→ **TASK GOAL**
Take every line containing "Online" out of the records.

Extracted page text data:
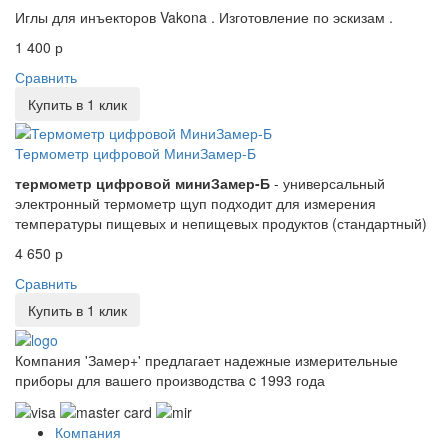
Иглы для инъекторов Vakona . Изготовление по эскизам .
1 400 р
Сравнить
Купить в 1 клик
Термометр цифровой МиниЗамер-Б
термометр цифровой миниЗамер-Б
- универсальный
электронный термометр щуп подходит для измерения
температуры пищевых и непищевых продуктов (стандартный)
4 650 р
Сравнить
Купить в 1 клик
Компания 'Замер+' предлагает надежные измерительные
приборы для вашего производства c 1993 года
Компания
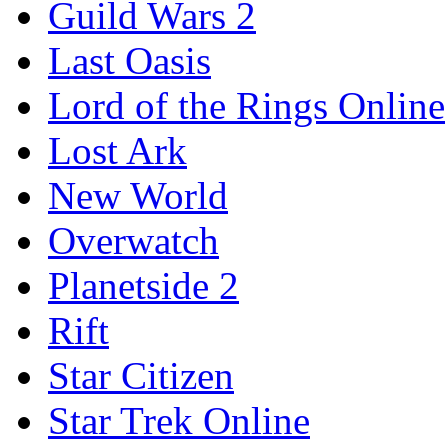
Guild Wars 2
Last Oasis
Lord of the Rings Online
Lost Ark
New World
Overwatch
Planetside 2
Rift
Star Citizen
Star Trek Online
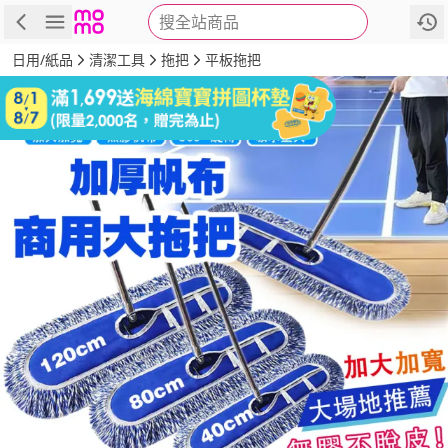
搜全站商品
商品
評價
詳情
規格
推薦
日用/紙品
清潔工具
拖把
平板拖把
* * *
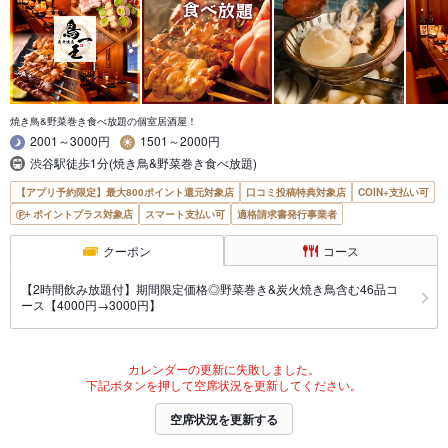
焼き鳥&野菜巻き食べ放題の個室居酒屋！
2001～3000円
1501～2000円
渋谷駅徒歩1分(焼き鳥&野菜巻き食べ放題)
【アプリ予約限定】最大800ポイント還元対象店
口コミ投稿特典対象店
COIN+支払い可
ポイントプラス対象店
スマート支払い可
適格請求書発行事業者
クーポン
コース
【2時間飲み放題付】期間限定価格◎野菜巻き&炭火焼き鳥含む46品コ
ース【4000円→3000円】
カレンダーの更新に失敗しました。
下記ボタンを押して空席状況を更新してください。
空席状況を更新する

→ **RESULT OF THE TASK**
Lord of the Rings Online
Star Trek Online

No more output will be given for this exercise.